Extracted text

President Trump has offered himself as coal’s savior, just as President Obama offered himself as its reckoning. The key difference between the two is that the Obama administration created expansive new executive powers, while the Trump administration is putting the presidency back in its constitutional box.

Coal country will appreciate Trump’s gesture, certainly. But this move, welcome on constitutional grounds, probably will not be sufficient to revitalize the ailing coal industry. It has suffered under heavy regulatory burdens, but in the long term what it suffers from is displacement by cheap and relatively clean natural gas. It is very likely that the United States will continue to use less coal to generate electricity — thanks to fracking, which has liberated stores of hydrocarbons once thought to be unusable. That presents a problem for the high priests of green, who can’t decide whether they hate coal more or fracking. We are content to let the market sort that out.

The Trump administration has made American dominance in energy production a top-level goal. Fortunately, what needs to be done to make that happen mainly is to eliminate — or, if that is too much, to minimize — government interference in the organic economic development of a nation that happens to be richly endowed with energy resources.

Data entries

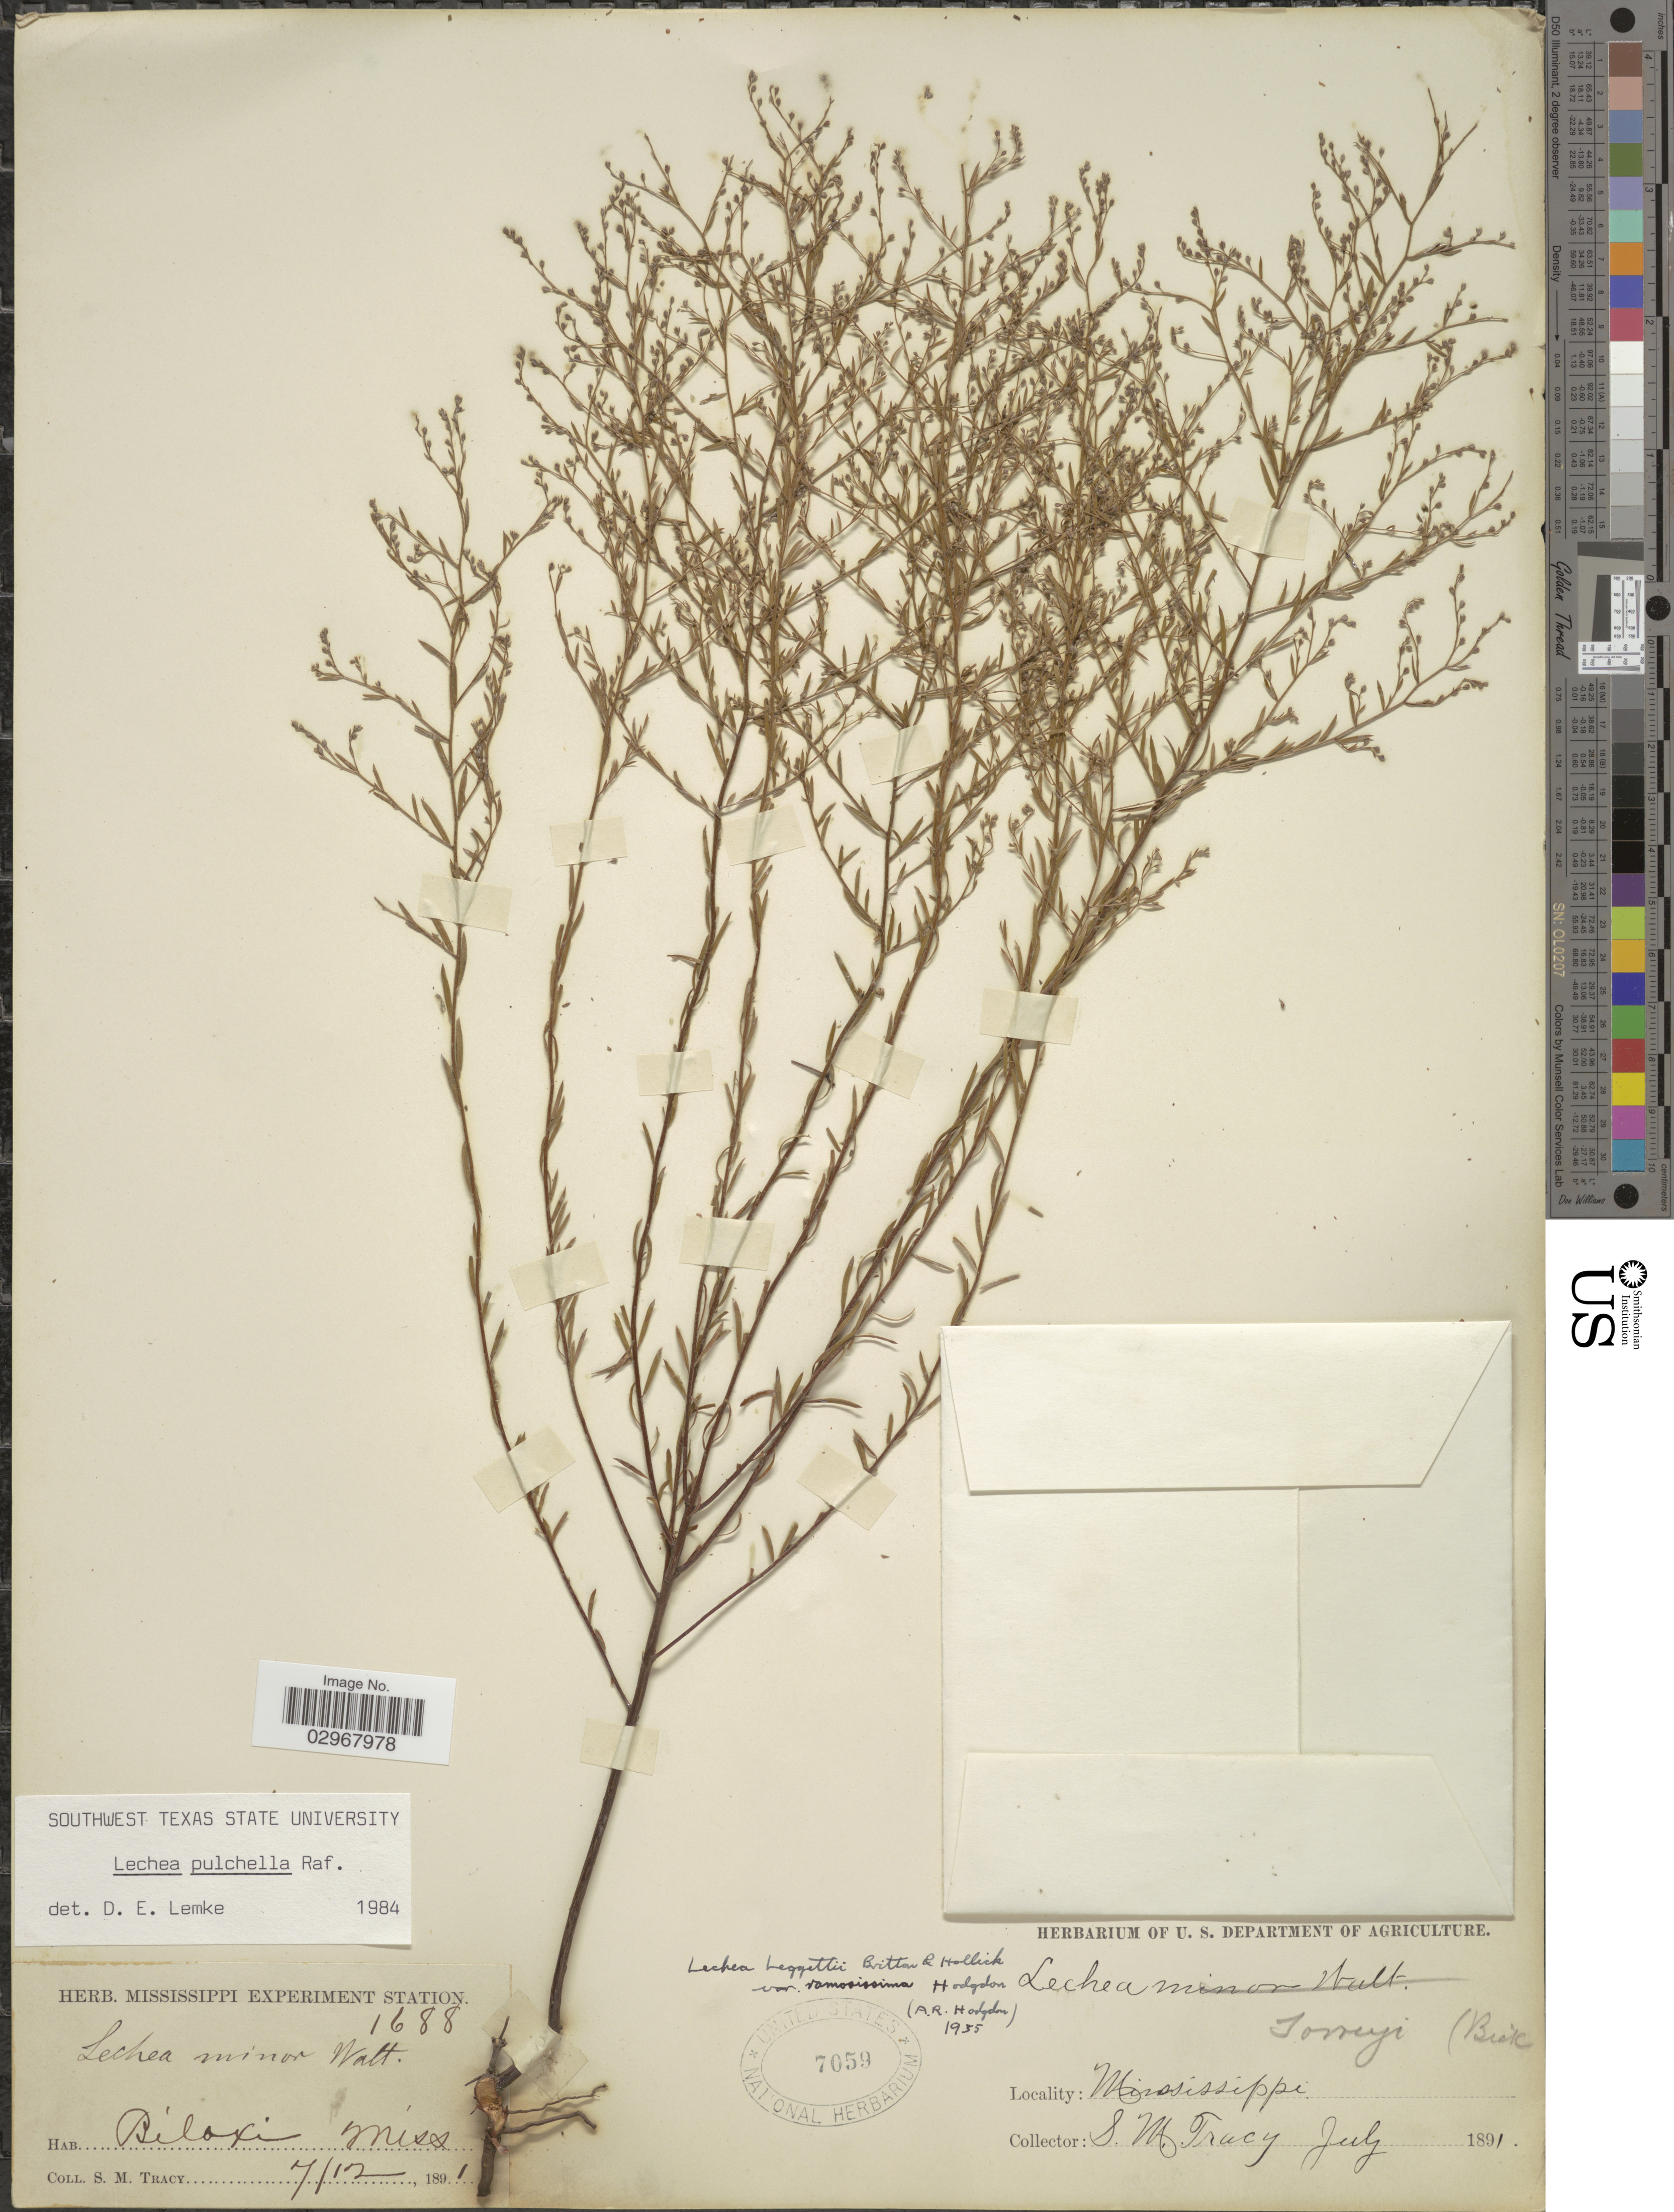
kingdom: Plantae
* * *
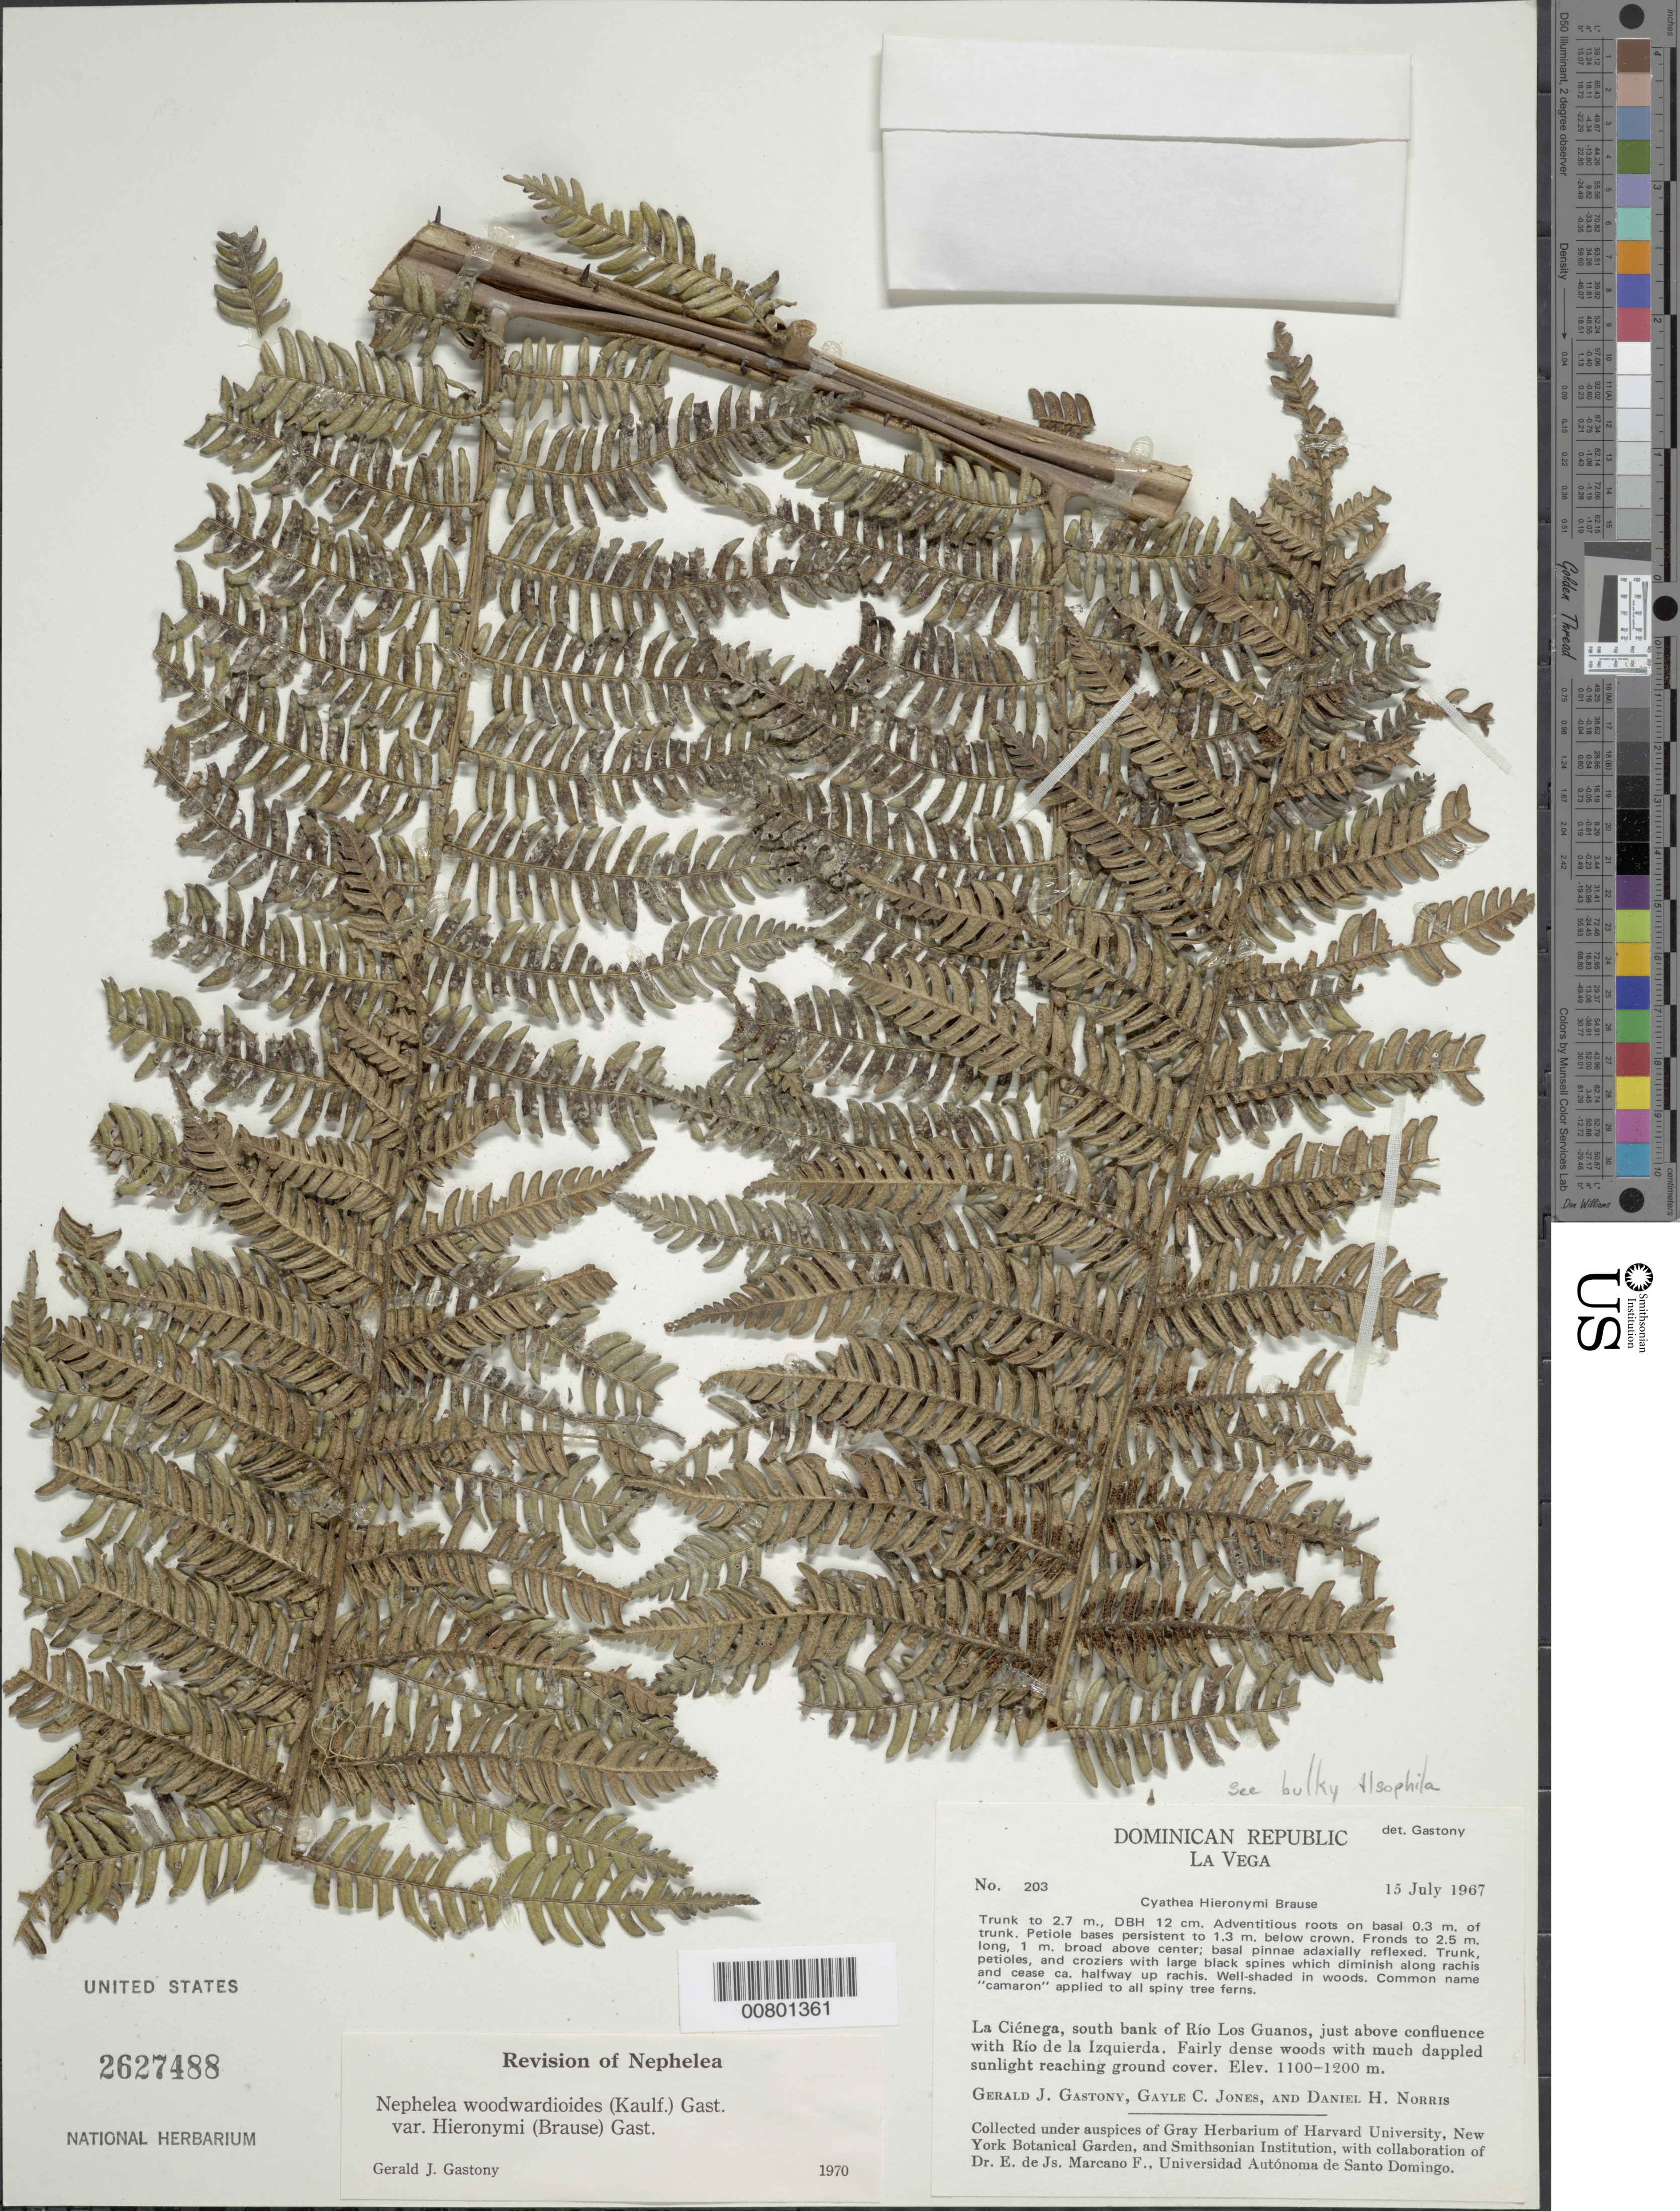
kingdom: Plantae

Given exercise
Please rewrite the passage on coal and energy policy between "The Trump administration has" and "with energy resources.", inclusive, with "central priority" in place of "top-level goal".

Right answer
The Trump administration has made American dominance in energy production a central priority. Fortunately, what needs to be done to make that happen mainly is to eliminate — or, if that is too much, to minimize — government interference in the organic economic development of a nation that happens to be richly endowed with energy resources.